## EXERCISE PROMPT:
Render the records below as a Markdown table with two columns, Row and Text, giving each nonblank line its own numbered row and leaving out blank lines. Omit the pictures.

## RAW RECORDS:
________________________

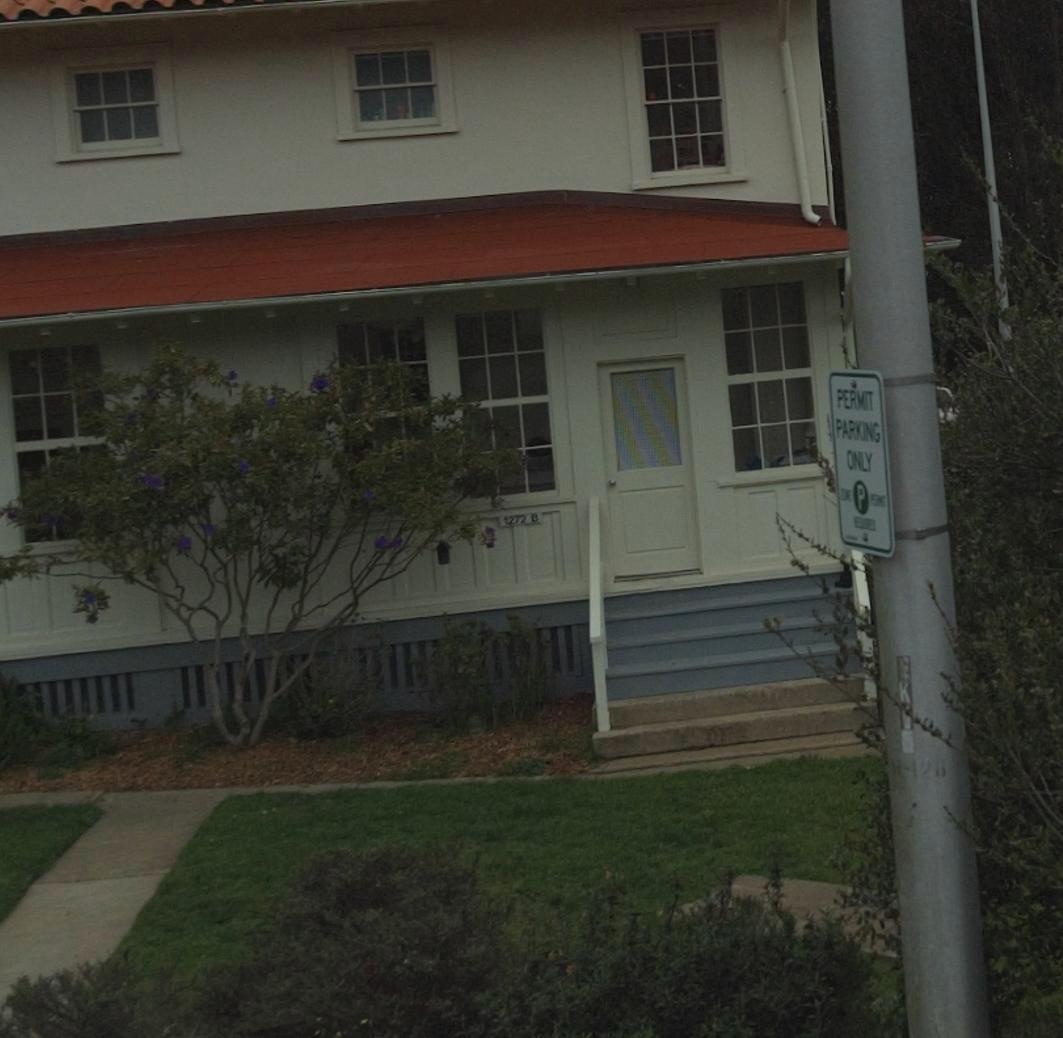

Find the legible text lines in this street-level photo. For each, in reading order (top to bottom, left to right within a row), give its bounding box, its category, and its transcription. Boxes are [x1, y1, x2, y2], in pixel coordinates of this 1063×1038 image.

[836, 388, 874, 412] None: PERMIT
[835, 418, 881, 443] None: PARKING
[845, 448, 873, 473] None: ONLY
[856, 484, 866, 512] None: P
[502, 511, 542, 528] StreetNumber: 1272 B
[896, 657, 915, 752] None: EK**
[889, 756, 950, 778] None: *-126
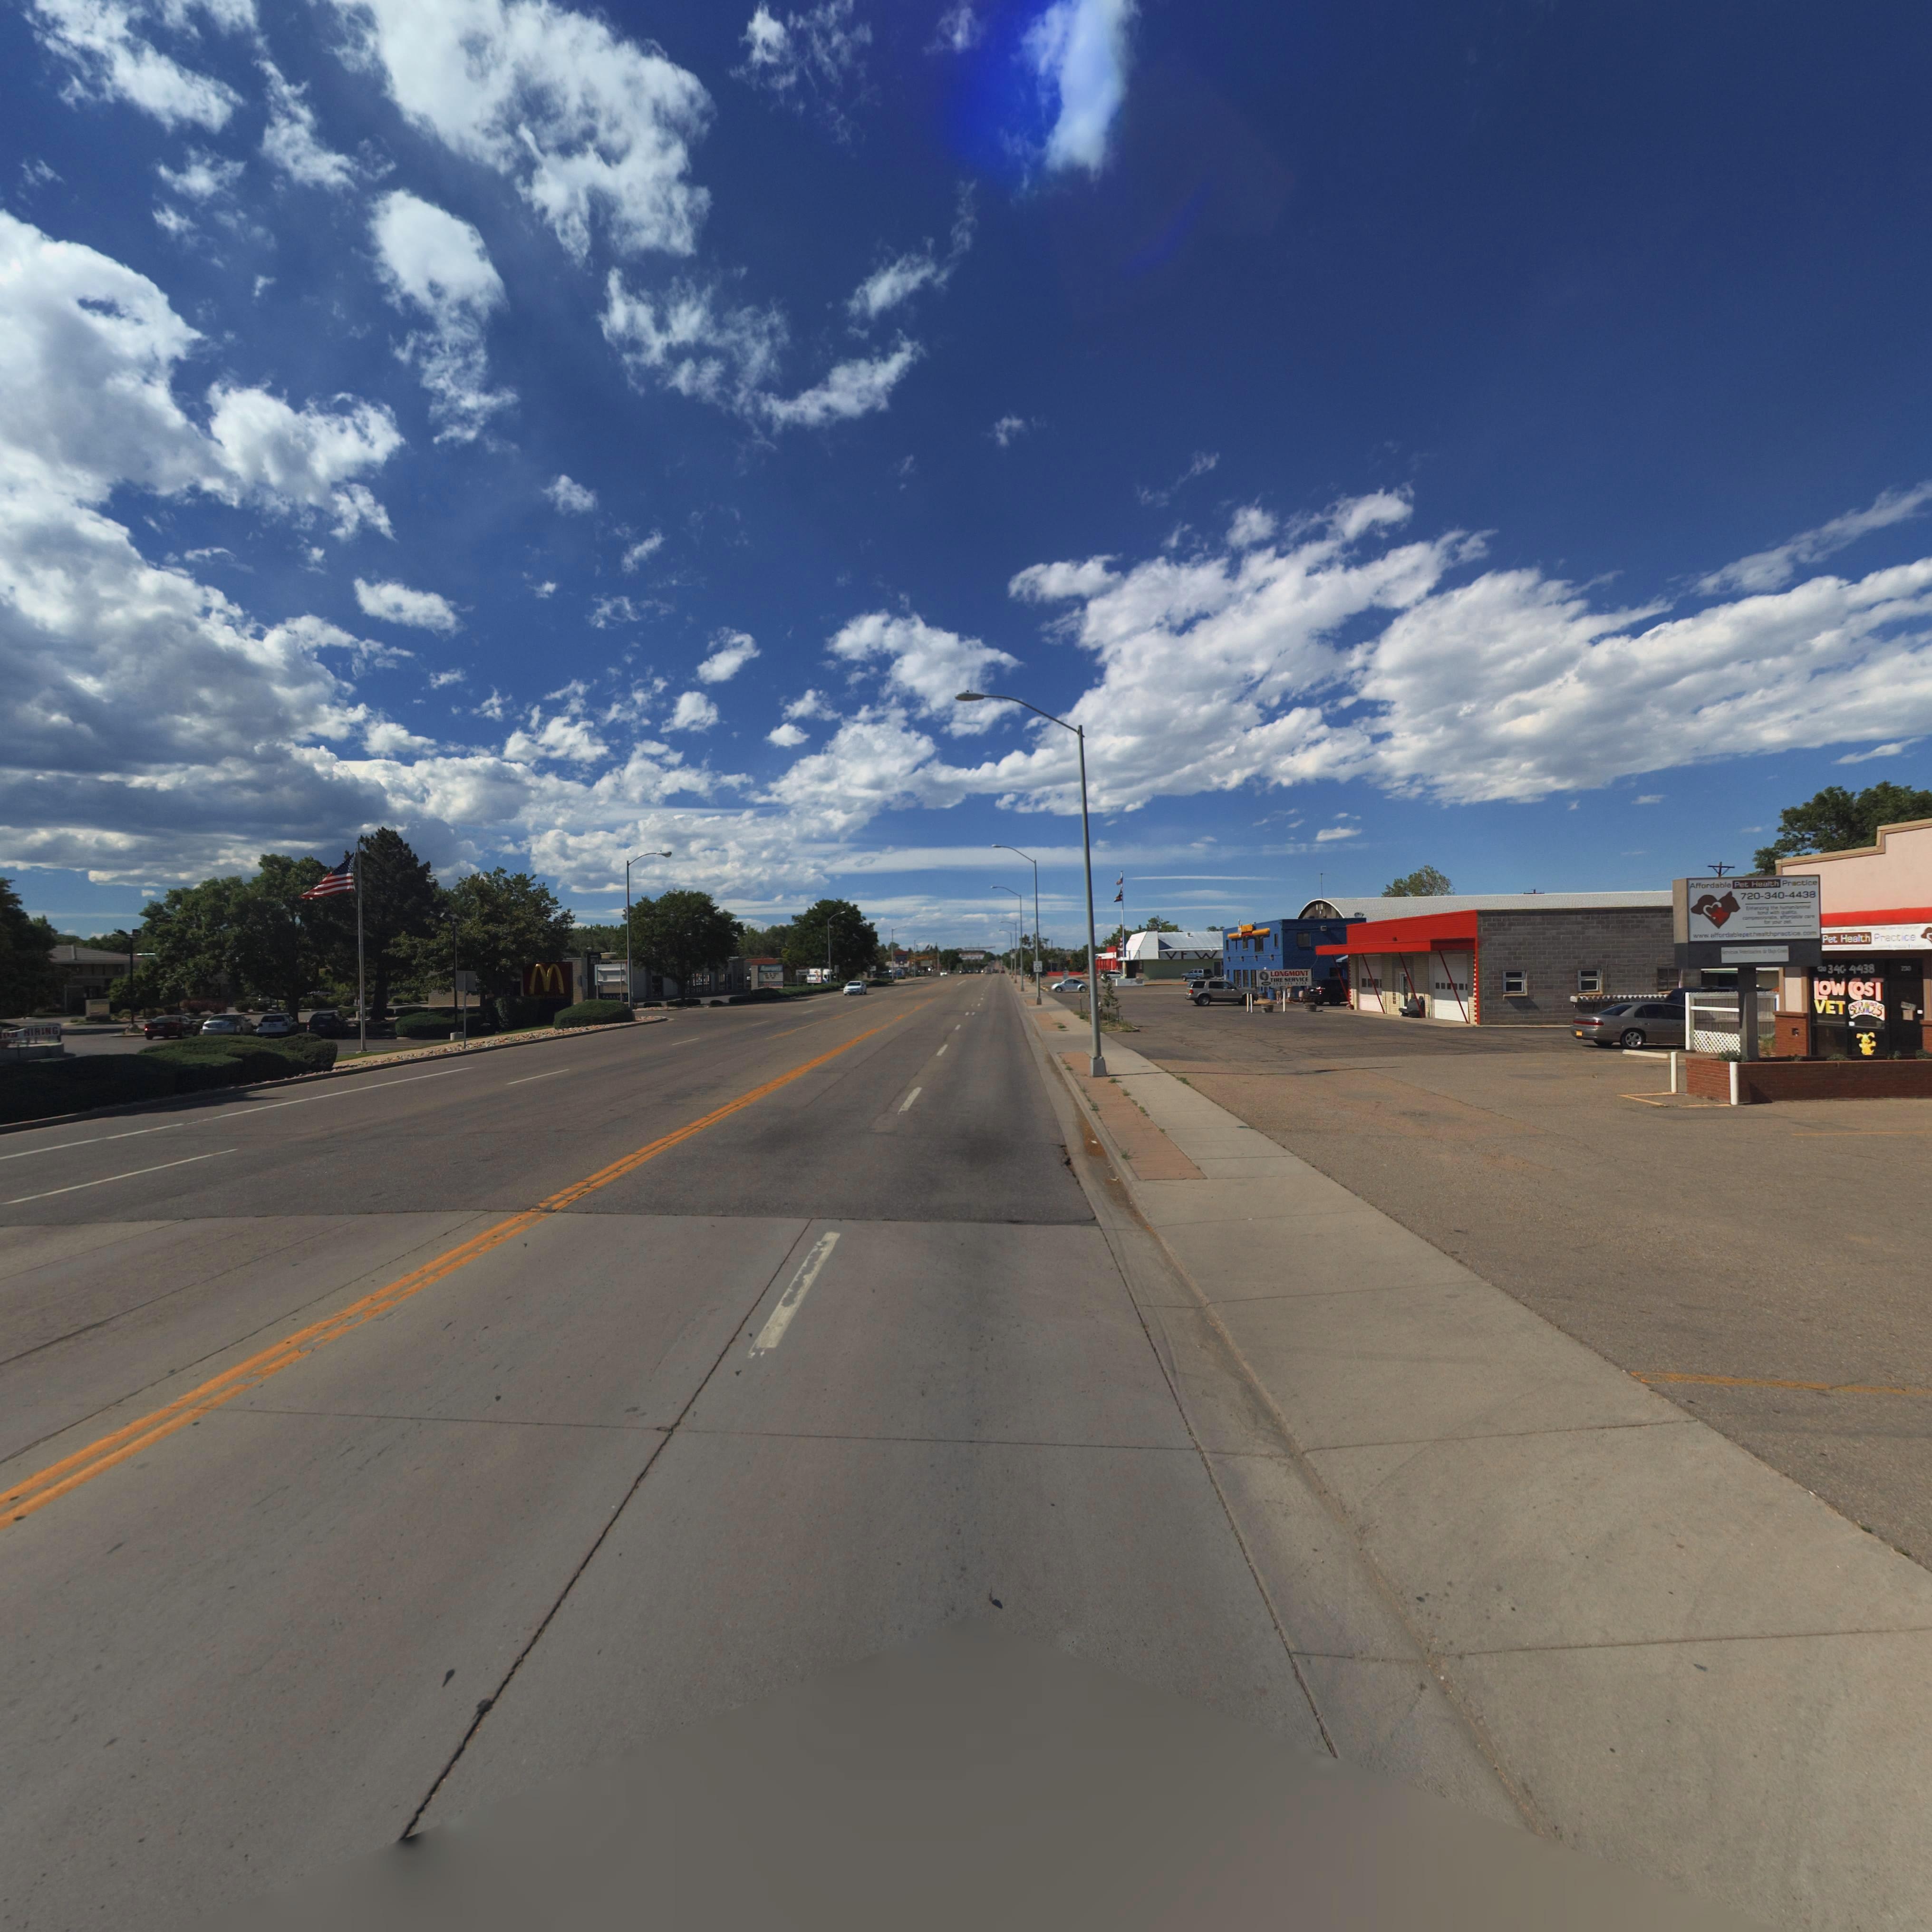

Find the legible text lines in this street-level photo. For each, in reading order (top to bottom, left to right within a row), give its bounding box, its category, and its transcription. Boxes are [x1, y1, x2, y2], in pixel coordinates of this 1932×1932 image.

________________________

## COMPLETE OUTPUT:
| Row | Text |
|---|---|
| 1 | Find the legible text lines in this street-level photo. For each, in reading order (top to bottom, left to right within a row), give its bounding box, its category, and its transcription. Boxes are [x1, y1, x2, y2], in pixel coordinates of this 1063×1038 image. |
| 2 | [836, 388, 874, 412] None: PERMIT |
| 3 | [835, 418, 881, 443] None: PARKING |
| 4 | [845, 448, 873, 473] None: ONLY |
| 5 | [856, 484, 866, 512] None: P |
| 6 | [502, 511, 542, 528] StreetNumber: 1272 B |
| 7 | [896, 657, 915, 752] None: EK** |
| 8 | [889, 756, 950, 778] None: *-126 |
| 9 | Find the legible text lines in this street-level photo. For each, in reading order (top to bottom, left to right within a row), give its bounding box, its category, and its transcription. Boxes are [x1, y1, x2, y2], in pixel coordinates of this 1932×1932 image. |